Data professionals are managing the Big Data processes, using the new tools that come with it. Understanding how to use Hadoop, analytical processes, and other NoSQL databases are going to be key for this area. The public data sources with data that is collected is going to be available to use as part of the business strategies for data and integrations.
DBAs have the knowledge of where data is available or have at least an idea when data moves. It is normally a process that they have been involved in from the beginning. Even if it was not to know what the data is being used for, it could be to improve the speed of the process or help make the appropriate connections or load data into the database.
These interactions with the data are a foundation for moving more into the data field. However, most of the movement, migrations, and loading of the data should become automated processes. The databases still house the information and being able to catalog the data and provide the details about the metadata builds the components of what the data is about and how it can be used.
The teams under the CDO are looking for that knowledge and understanding about how to use, move, and integrate data to meet business needs. The data is a valuable company asset that can be underutilized if the knowledge is not there on how to use it or what questions it can answer.
Information is captured at a single point in time; these are our data records. This will get fed into a system to be able to gather details around all of this information and provide knowledge and analysis about the data of what it means, how it applies to the business, and what can be learned by it. This is the knowledge that is trying to be understood and comprehended by the applications to translate what that means to business processes. As data points change over time, they are captured and provides combined sets of data for decision making and business intelligence.
The collection of the data and applying the business rules give us the insight into the data. They knowledge of the data is based over time and collection of the information. As the sources are explored and how they should be utilized are part of the knowledge of the data, and the processes and workflows provide the other pieces for understanding the sources. It is the applications and business processes that make it possible to have the knowledge about what the data is telling us and how it applies to the business and even technology processes.

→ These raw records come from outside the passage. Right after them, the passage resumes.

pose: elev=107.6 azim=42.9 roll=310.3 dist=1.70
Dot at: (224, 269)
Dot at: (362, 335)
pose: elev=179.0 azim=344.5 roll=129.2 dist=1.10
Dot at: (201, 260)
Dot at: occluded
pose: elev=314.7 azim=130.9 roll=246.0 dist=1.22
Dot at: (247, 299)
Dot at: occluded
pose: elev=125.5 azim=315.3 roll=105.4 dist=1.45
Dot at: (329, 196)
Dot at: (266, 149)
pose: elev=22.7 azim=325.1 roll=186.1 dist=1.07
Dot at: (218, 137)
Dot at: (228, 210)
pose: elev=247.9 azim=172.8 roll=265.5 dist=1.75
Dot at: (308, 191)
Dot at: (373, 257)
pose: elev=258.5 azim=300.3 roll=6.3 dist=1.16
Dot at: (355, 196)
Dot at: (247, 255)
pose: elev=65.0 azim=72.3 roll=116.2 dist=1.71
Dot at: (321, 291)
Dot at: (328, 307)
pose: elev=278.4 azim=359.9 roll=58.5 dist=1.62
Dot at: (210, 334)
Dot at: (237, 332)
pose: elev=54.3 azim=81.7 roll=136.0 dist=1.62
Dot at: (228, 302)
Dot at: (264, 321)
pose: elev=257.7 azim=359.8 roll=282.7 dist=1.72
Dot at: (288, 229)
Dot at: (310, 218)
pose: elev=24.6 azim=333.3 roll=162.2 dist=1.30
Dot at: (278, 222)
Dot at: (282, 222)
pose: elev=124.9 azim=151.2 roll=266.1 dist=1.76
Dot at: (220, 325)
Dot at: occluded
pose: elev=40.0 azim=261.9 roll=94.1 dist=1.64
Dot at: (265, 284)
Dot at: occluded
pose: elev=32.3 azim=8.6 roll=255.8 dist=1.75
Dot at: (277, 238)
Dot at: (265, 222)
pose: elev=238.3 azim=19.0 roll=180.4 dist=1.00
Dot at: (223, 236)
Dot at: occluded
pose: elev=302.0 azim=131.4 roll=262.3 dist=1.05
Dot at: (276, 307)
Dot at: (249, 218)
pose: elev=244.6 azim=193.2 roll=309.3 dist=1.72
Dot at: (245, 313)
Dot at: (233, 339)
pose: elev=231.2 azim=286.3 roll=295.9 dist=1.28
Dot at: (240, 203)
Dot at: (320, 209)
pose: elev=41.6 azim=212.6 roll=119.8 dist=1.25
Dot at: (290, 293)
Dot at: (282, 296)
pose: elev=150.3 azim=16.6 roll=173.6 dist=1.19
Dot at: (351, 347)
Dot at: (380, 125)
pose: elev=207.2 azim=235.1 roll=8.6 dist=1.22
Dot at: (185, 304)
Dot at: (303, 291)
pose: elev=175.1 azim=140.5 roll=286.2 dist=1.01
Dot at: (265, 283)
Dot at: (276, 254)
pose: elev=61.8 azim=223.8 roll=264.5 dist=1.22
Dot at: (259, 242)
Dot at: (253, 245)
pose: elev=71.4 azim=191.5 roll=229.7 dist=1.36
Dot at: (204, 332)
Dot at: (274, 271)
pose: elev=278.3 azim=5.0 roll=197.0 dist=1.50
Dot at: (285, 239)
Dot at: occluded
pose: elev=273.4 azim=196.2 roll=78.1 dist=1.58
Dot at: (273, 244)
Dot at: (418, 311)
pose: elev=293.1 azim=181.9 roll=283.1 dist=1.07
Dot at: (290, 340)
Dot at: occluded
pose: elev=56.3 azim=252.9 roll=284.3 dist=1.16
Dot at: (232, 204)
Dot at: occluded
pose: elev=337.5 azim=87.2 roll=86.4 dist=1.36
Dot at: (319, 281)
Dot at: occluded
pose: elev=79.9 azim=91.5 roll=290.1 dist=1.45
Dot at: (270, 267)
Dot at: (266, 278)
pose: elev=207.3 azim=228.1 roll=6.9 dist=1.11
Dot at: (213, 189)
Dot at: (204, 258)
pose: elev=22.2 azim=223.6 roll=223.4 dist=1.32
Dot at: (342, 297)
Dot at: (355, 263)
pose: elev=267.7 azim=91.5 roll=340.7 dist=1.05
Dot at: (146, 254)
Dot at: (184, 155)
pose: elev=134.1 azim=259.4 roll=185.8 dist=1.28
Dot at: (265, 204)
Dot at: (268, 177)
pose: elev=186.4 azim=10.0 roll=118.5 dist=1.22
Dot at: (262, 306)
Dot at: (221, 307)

DBAs have the opportunity to work even closer with the data. Data quality and integrations are part of the data processes that are run to provide accurate and complete data to answer questions and provide business knowledge back to the business. These data sources and understanding how to manage and utilize them are what data professionals do. The DBA transformation comes with wanting to support the business strategies with the business intelligence provided by efficient, standardized, and accurate data processes. The data professional will perform these tasks to cleanse and attach to the data source to the correct workflows. Automation of the processes will not be removing the need for DBAs or Data Professionals because the knowledge and understanding of the data flows still needs to be mapped and processes is part of that education to become a data professional.